Best practice for storing historical day to day data?

There are cases where i need to store transactional data on a day to day basis. does domo have a documented best practice that i can base all my ETL processes on?

Comments

  • This is a great question! We are more than happy to assist you with this request. Are you looking to just append the new data on to the historical data each day? Will there ever be data added that replaces previous data that was added?

    Thank you.

  • I am looking to create a snapshot of data at the end of each day, regardless of whether the data changed or not. My concern, is the size limit and impact on performance.

  • Currently Domo does a combination of replacing fields if they change, or inserting a completely new field regardless of change/or a change and this varies with every dataset. Meaning that there is no consistency, hence the creation of my own MySQL ETL.

  • I will be reaching out you offline to work through this due to needing additional information.

  • Waitng on your call, i messaged you my personal landline as well as my instance

  • For Salesforce data I do a daily append so I can track daily forecast snapshots, it works quite well, my executive team loves this feature for forecasting. See image below:

     

    Screen Shot 2015-12-16 at 9.27.32 AM.png

     

    The colors represent Salesforce stages (legend not shown in this image) and shows how the pipeline has evolved over the quarter. It allows the ability for historical snapshots of what the pipeline was on any given day in the quarter/year/whatever. You can't get that out of SFDC directly.

     

  • Exactly Nick, the goal is to be able to represent all the data as at any given day. This would allow me to roll up to weeks/month/years. Are you using the built-in domo dataset append method to capture this daily change? or are you using a Dataflow to capture this data? Do you run into issues in cases were the job refresh is ran multiple times within a day? how large is your current dataset size and have you ran into any issues? 

  • Yes I am using the built in append feature. In this example I am appending the Salesforce opportunites object. You can set it up to append only once a day so you don't run into that issue of multiplying the data. I have had no problems with errors with that and I've been doing this since May. If you needed to refresh it more you could but that wouldn't make sense for obivous reasons. My dataset isn't too large given were a smaller company but the size of the dataset shouldn't matter from what I'm told. I append multiple other objects as well such as lead and account data so I can do similiar analysis on different pipeline attributes. Obviously it only collects historical data once you start running the append but I can see awesome potential a year from now with year over year type analysis once I have the data.

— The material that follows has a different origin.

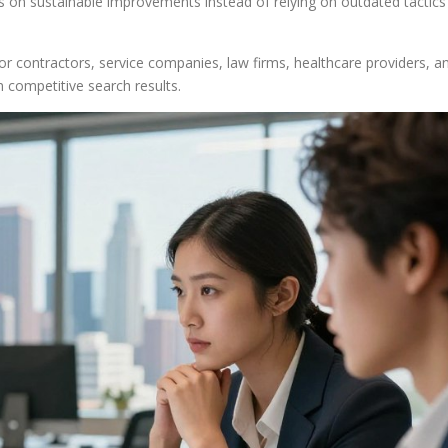
cus on sustainable improvements instead of relying on outdated tactics
for contractors, service companies, law firms, healthcare providers, a
n competitive search results.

  • thank you for this, I too am using salesforce and have my dataset set to append. However, i have had instances where a job ran twice in one day creating duplicate data for a single day. to avoid such senarios, i have created an etl process that only captures todays data once. Thank you for your response

  • For anyone else with questions about scheduling I use the basic scheduling and have it setup like this:

     

    Screen Shot 2015-12-16 at 10.02.10 AM.png

  • @CoreVest did @nick_datasift reply work for you?

     

    Please mark as a solution if it did.

     

    Thanks!
    Dani

  • Something else you might consider is the "Remove Duplicates" action within Magic ETL. This may be what you're already using, but if you set your DataSet to Append and remove duplicates based on the necessary unique values, you can eliminate the duplicates that result from multiple runs in a day.